Once the insurance company failed to prove that aspect, its liability under the contract of insurance remains intact and unhampered; and it was bound to satisfy the award under the comprehensive policy of insurance. So, I hold that the insurance company is squarely liable for compensation which may be assessed. The next question is that what should be the adequate compensation. Mr. Narjary, learned advocate for the appellants rightly urges that in assessing the compensation by the Tribunal, the Tribunal must not adopt a niggardly attitude. 1980 ACJ 435 . It is the duty of the Tribunal to arrive at a just compensation. In this particular case, as will be evident from the documents the claimant suffered grievous injury and he suffered 75 per cent disability and in the meantime he has also died. A large number of documents have been filed. Exh. 13 shows the following injuries: Comminuted fracture is seen in the body of the right ilium (iliac crest in the supraacetabular region). Fracture also seen in the inferior ramus in the left side. Exh. 14 also shows as follows: The skiagrams reveal old fractures of the inferior ramus of the left pubic bone and comminuted fractures of the right iliac bone. The pubic bone fragment is separated downward.
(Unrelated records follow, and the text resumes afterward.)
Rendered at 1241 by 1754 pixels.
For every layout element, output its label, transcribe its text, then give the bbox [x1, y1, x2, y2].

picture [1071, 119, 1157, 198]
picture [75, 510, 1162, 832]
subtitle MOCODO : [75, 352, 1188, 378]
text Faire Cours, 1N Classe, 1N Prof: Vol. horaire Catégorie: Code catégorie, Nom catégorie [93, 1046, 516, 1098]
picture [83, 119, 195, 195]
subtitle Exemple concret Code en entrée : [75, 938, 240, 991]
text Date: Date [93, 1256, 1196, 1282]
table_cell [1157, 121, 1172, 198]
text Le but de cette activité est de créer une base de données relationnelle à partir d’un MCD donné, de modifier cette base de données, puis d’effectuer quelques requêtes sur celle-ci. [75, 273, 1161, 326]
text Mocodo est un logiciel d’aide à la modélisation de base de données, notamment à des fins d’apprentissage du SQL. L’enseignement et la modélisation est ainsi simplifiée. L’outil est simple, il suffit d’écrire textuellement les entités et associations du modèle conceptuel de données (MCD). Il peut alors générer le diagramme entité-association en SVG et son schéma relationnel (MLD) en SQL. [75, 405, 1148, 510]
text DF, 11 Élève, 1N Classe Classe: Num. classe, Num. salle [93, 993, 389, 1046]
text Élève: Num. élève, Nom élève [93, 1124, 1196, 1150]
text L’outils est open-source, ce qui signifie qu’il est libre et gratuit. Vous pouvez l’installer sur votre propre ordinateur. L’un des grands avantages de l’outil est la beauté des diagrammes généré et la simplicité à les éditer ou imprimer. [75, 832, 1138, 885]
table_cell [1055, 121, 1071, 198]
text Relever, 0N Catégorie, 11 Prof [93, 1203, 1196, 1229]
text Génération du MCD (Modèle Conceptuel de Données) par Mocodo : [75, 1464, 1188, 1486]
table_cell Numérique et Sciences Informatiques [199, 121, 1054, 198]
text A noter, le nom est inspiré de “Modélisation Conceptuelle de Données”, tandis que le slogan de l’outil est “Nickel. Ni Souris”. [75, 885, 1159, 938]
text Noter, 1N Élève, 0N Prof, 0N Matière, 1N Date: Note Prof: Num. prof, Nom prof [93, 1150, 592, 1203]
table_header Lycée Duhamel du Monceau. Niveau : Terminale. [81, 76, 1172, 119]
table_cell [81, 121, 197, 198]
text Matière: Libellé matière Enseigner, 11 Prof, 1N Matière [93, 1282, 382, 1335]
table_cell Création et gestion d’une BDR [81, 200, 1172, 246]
That of iliac bone are somewhat apart. 8. The claim which was made by the claimant was a reasonable amount of Rs. 1,00,000. I find that this claim is absolutely justified. Accordingly, this appeal is allowed and the compensation is enhanced to Rs. 1,00,000 with interest at the rate of 12 per cent from the date of the filing of the claim petition till realisation. It will be responsibility of the insurance company, respondent No. 1 to pay the entire amount. The amount may be deposited within a period of two (2) months by adjusting the amount, if any, paid earlier. If the amount is not paid within a period of two months, the amount shall carry interest at the rate of 18 per cent per annum after two months.